Muchos procesos de conservación se hacen de la mano de las comunidades y organizaciones locales, aunque en algunos casos se recurrió a las plataformas virtuales, la brecha digital se hizo evidente. No solo se presentaron problemas de conexión a Internet y desconocimiento en el uso de la herramienta sino que también la pantalla impuso una barrera al diálogo, ya que no todos los actores se sentían a gusto interactuando en sesiones virtuales.

Esta brecha digital, según Molina, repercutió en la participación de los actores pero también en la invisibilización de los mismos e incluso contribuyó a los conflictos. “Aunque exista el acceso y la posibilidad de realizar reuniones virtuales, sí he notado que se rompe la empatía y la sinergia por querer alcanzar objetivos comunes. También, cuando se trabaja con grupos donde hay que manejar conflictos, se vuelve sumamente difícil esa situación impersonal”, comentó Molina.

Para Andrea Montero, gerente de conservación de la Fundación de Amigos de Isla del Coco (FAICO), la pandemia también evidenció otras brechas sociales como la de género, ya que las labores de cuido se recargaron en las féminas y esto derivó en una menor participación de ellas en las reuniones virtuales.

“Debemos resolver brechas no solo ahora en la pandemia, porque son brechas que venimos arrastrando históricamente, sino verlo como una lección aprendida para cuando vayamos retomando lo presencial”, destacó Montero.

La virtualidad también trajo consigo aspectos positivos. Según Montero, muchas personas que antes no podían participar de reuniones debido a la lejanía y los costos que implicaba su traslado al sitio de reunión, durante la pandemia pudieron participar gracias a que tenían acceso a Internet.

Oportunidades

Si bien la pandemia desafío a los investigadores, estos también supieron identificar y aprovechar oportunidades. En el caso del proyecto de Cambra, se tramitaron permisos especiales para recolectar datos en ausencia del ser humano y así ver lo que estaba pasando en los ecosistemas marinos.

“El año pasado, con COVID-19, estábamos viviendo una situación excepcional. Se presentó una oportunidad, dados los cierres, para tomar datos y así conocer el efecto del turismo y la pesca”, dijo Cambra y añadió: “los guardaparques de Isla del Coco e Isla del Caño nos ayudaron con la toma de esos datos”.

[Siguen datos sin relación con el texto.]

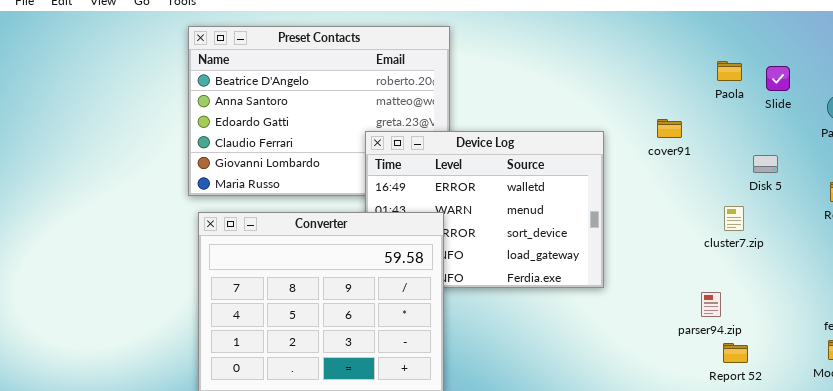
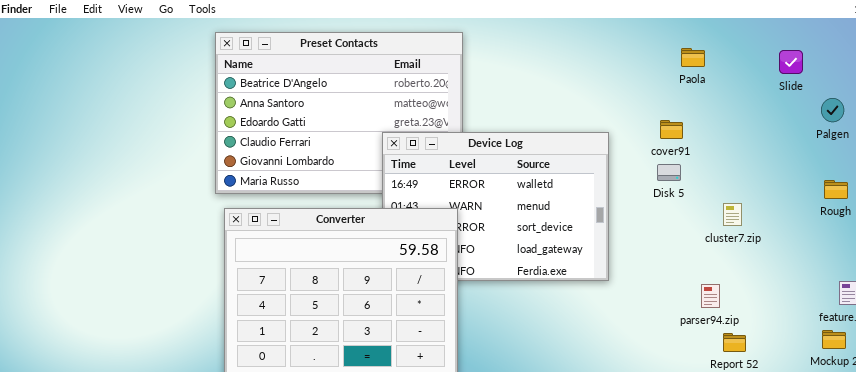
Paola: [717,61,742,81] -> [681,48,705,67], moved
Slide: [766,66,790,91] -> [779,50,803,74], moved
Disk 5: [753,155,778,173] -> [657,164,681,181], moved

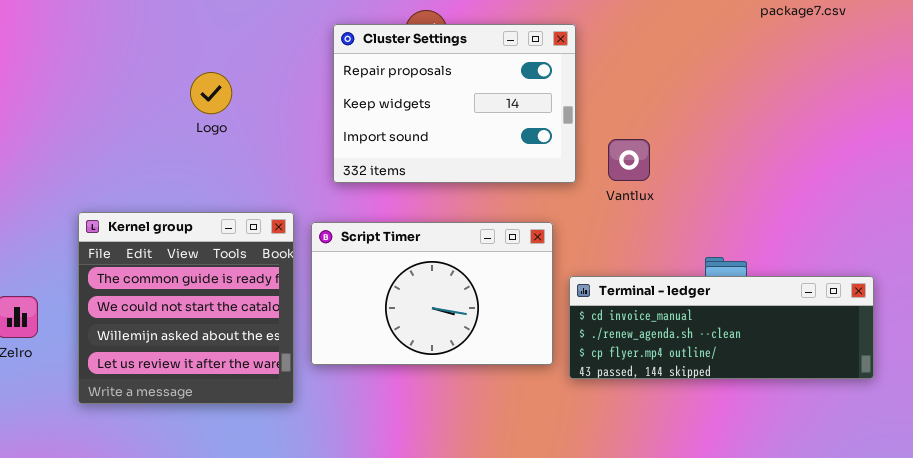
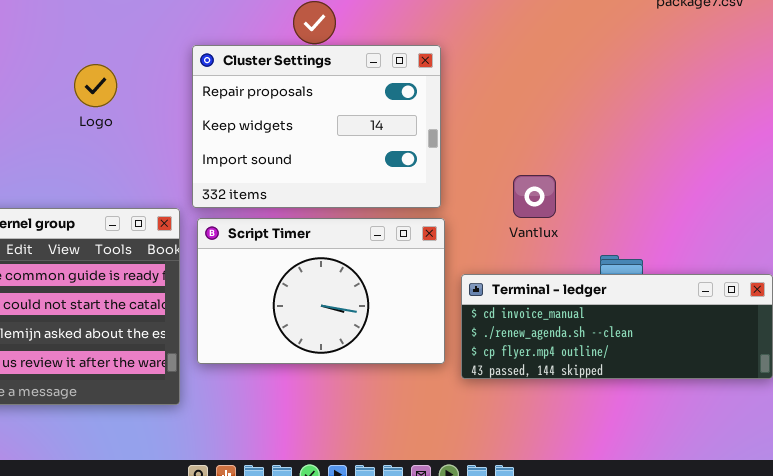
Cluster Settings: [333,24,576,183] -> [192,45,441,208], moved
Vantlux: [608,139,650,181] -> [513,175,556,218], moved

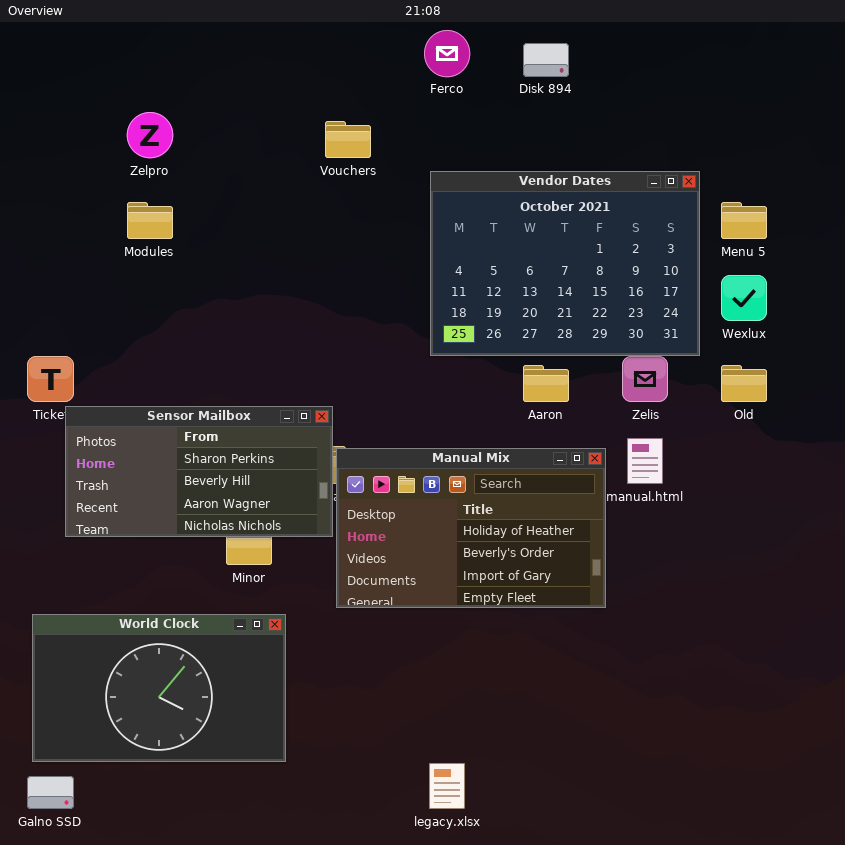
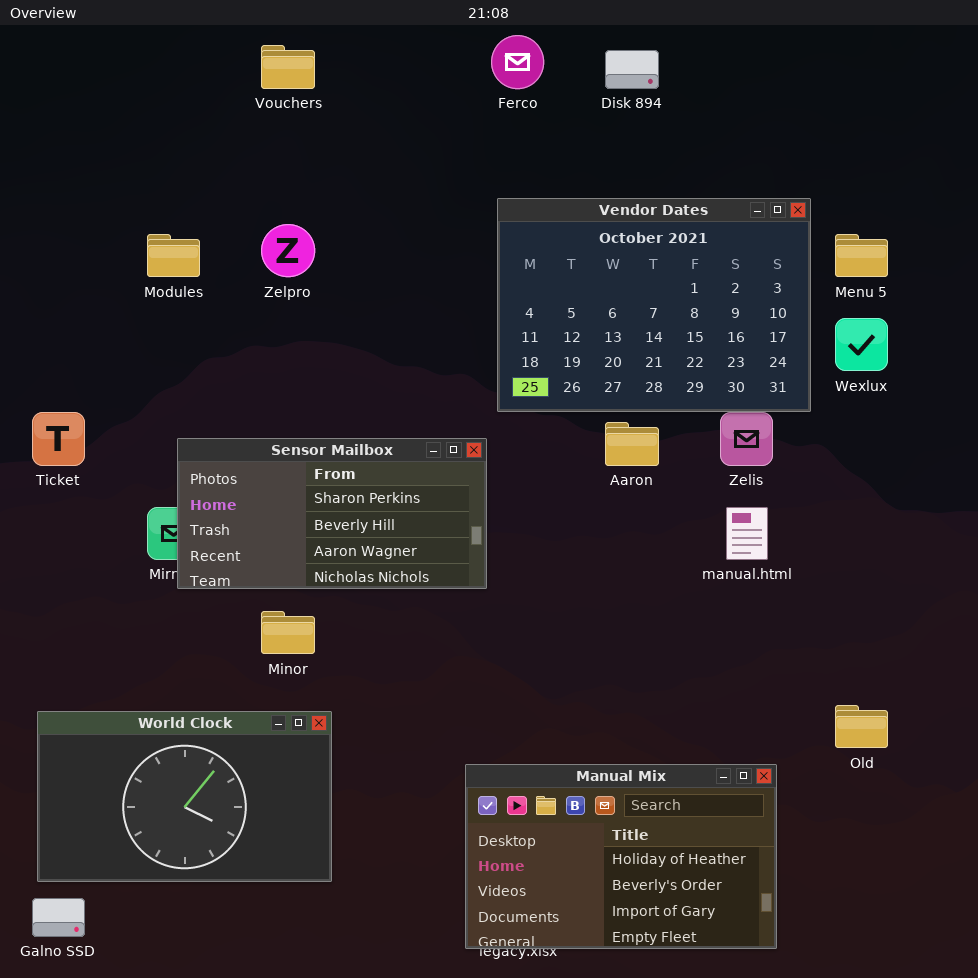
Zelpro: [127,112,173,158] -> [261,224,315,277], moved
Vouchers: [325,121,371,158] -> [261,45,315,89], moved
Old: [721,365,767,402] -> [835,705,888,748], moved
Sensor Mailbox: [65,406,333,537] -> [177,438,487,589], moved
Manual Mix: [336,448,606,608] -> [465,764,777,949], moved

En cuanto a Espinoza, la pandemia le permitió fortalecer el trabajo en redes virtuales de investigación y conectar con otros colegas con miras a establecer convenios de cooperación. “Muchos investigadores monitoreamos de forma acústica especies de peces, tiburones y otros. Hemos estado hablando de compartir esos datos a nivel regional para responder preguntas específicas sobre la pandemia. Como continuamos monitoreando la vida marina, porque tenemos los receptores en el agua, pues se nos presenta una oportunidad”, declaró el investigador de CIMAR-UCR.

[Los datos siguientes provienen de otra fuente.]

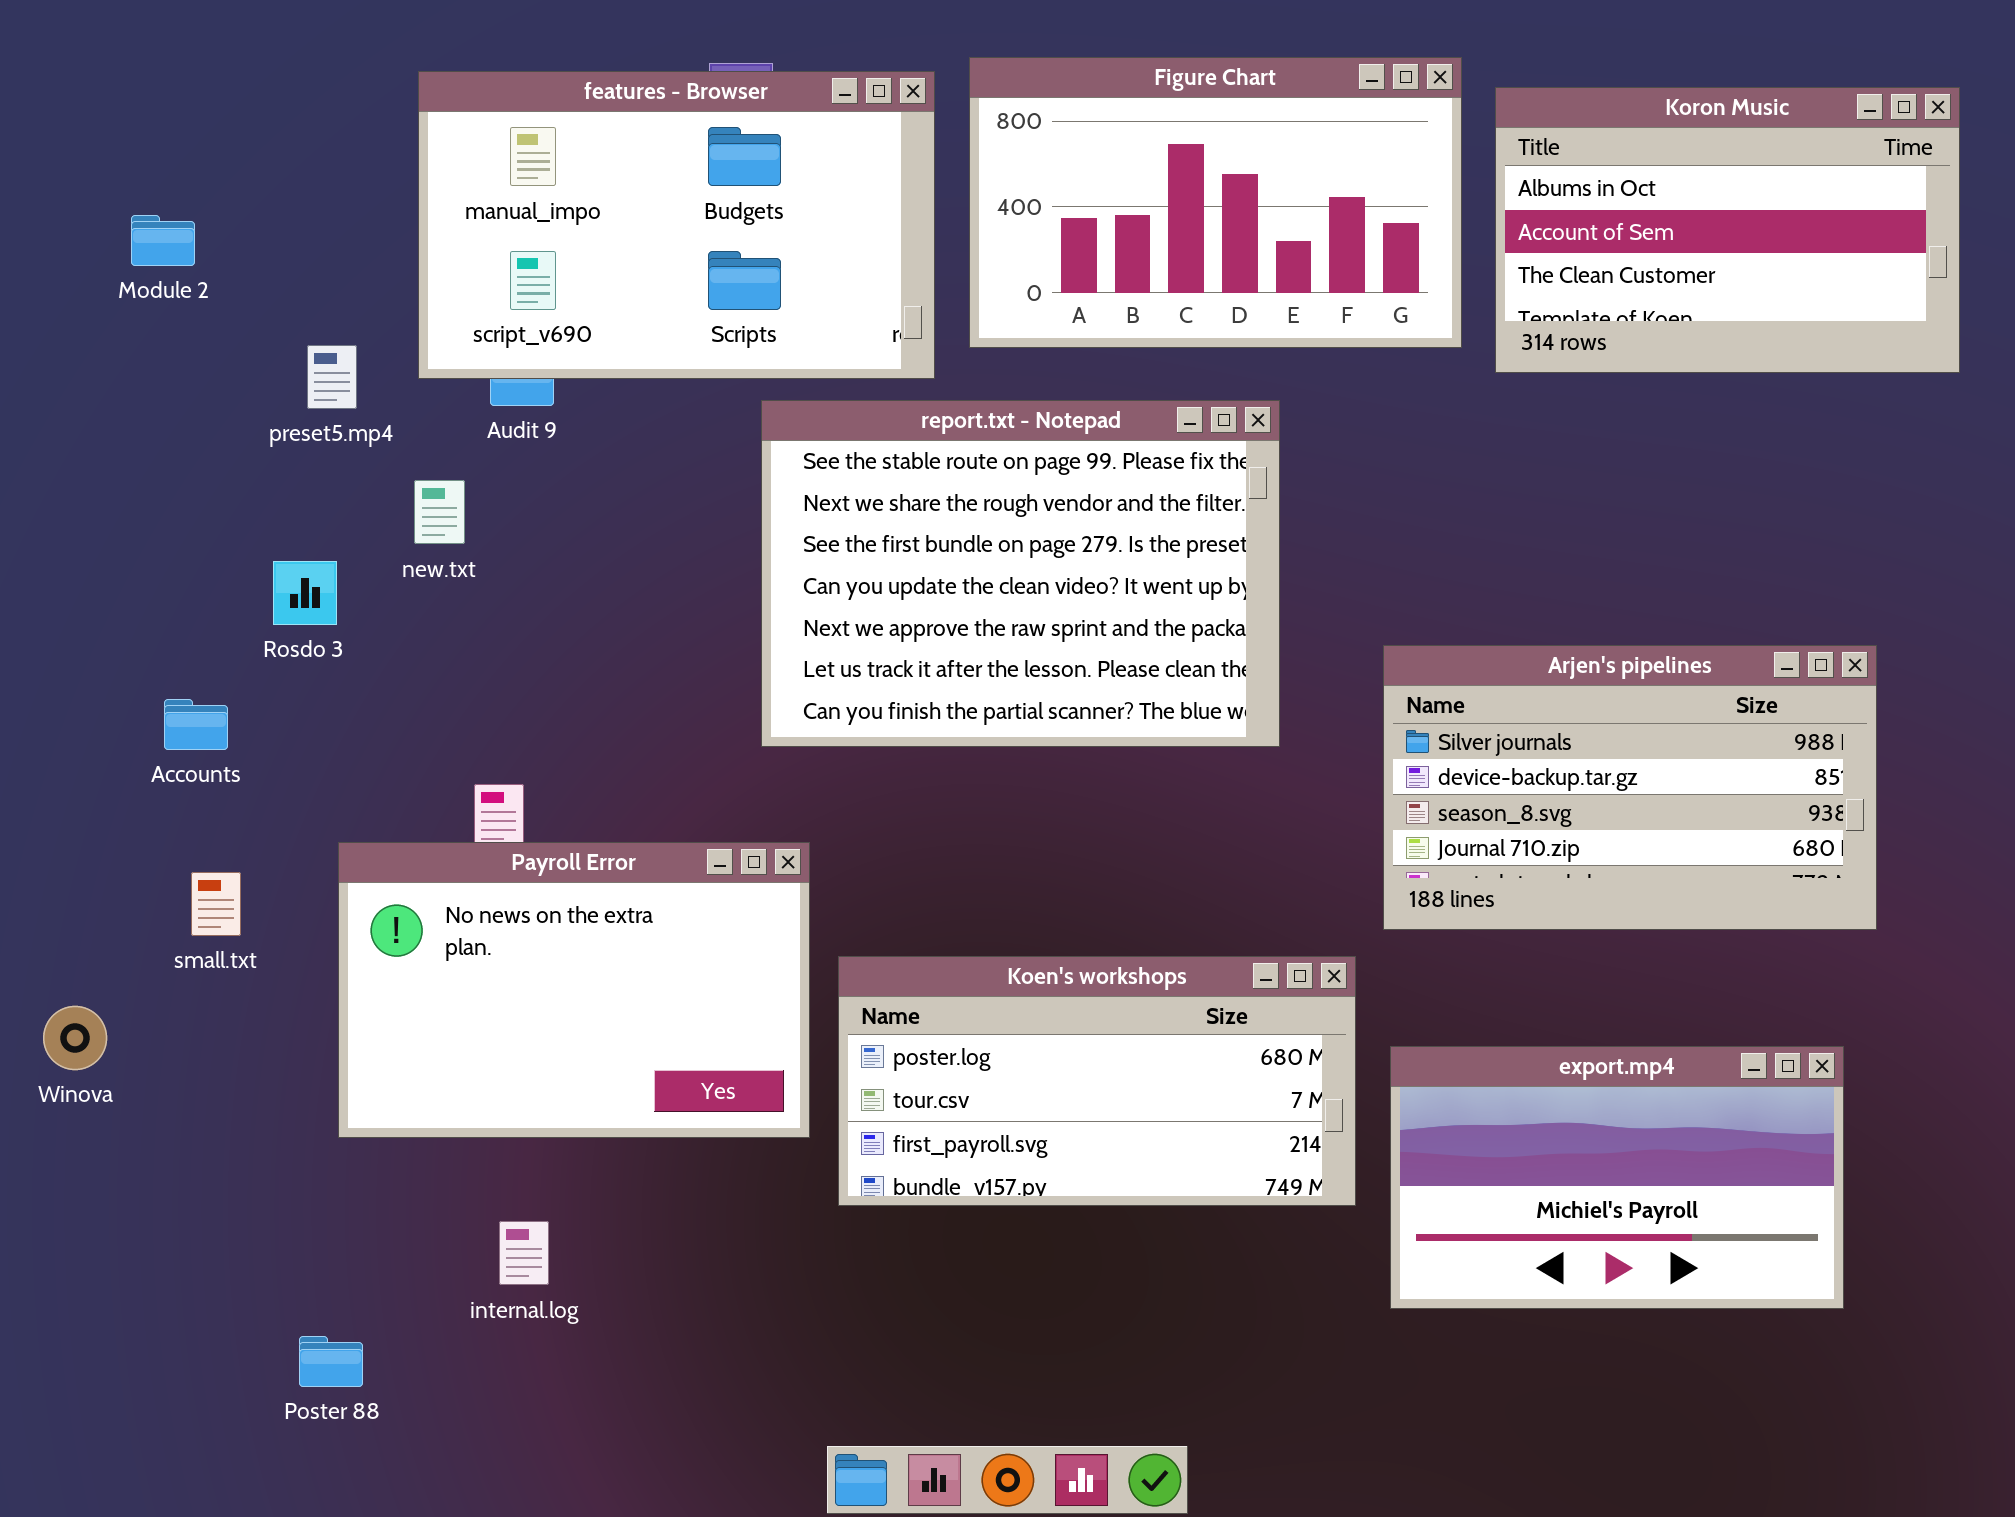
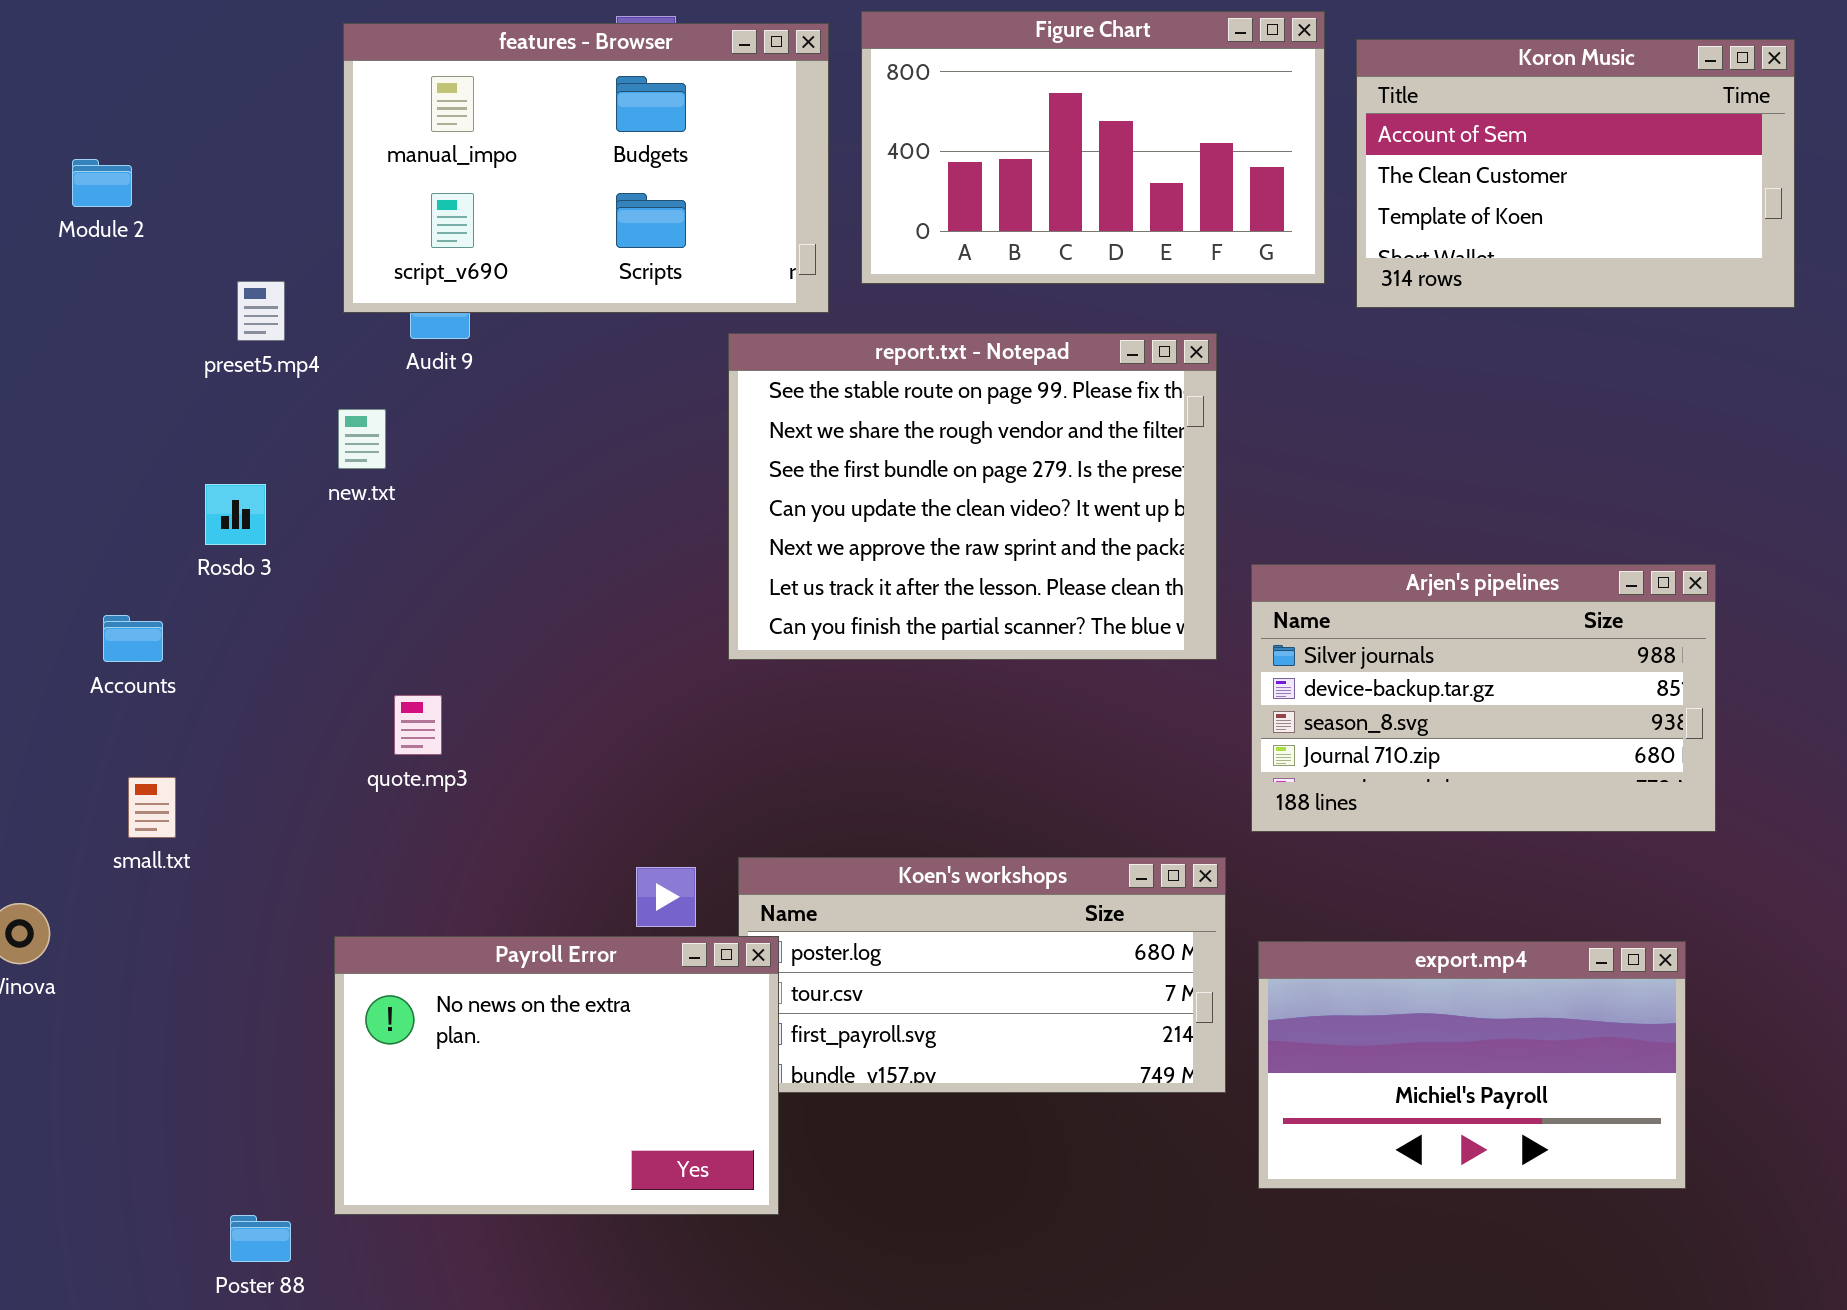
Koron Music: [1495,87,1960,373] -> [1356,39,1795,308], scrolled down 1 row
report.txt - Notepad: [761,400,1280,747] -> [728,333,1217,660], moved
Payroll Error: [338,842,810,1138] -> [334,936,779,1215], moved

Si bien en Costa Rica se establecieron medidas sanitarias, en otros países estas fueron más restrictivas. “Ese es el caso de unos investigadores en Canadá a quienes les cerraron completamente la investigación que estaban haciendo, aunque tenían los fondos. Eso los motivó a querer colaborar e ideamos un proyecto conjunto donde ellos inyectaron fondos para realizar el trabajo de campo en Costa Rica. Entonces, terminamos arrancando con un proyecto completamente nuevo en medio de la pandemia”, manifestó Espinoza.

Por su parte, Molina viene trabajando desde hace más de una década con operadores turísticos en Bahía Ballena en el eco sello llamado Estrella Marina, que es un programa de buenas prácticas de turismo marino para así minimizar el impacto ambiental de la actividad, adaptarla al cambio climático, mejorar la operación en cuando a seguridad y servicio, etc.

Con la pandemia, identificamos que era necesario adaptar el eco sello a las nuevas demandas sanitarias y ese es un trabajo que venimos haciendo. Ya estamos pronto a iniciar las capacitaciones, aunque los operadores turísticos ya tienen muy buena información y ya aplican protocolos, pero aún así tenemos más contribuciones que hacer para que ellos puedan tener una operación mejor, diferenciada y les pueda crear un valor agregado que los beneficie a nivel competitivo en el nuevo contexto que estamos viviendo”, comentó Molina.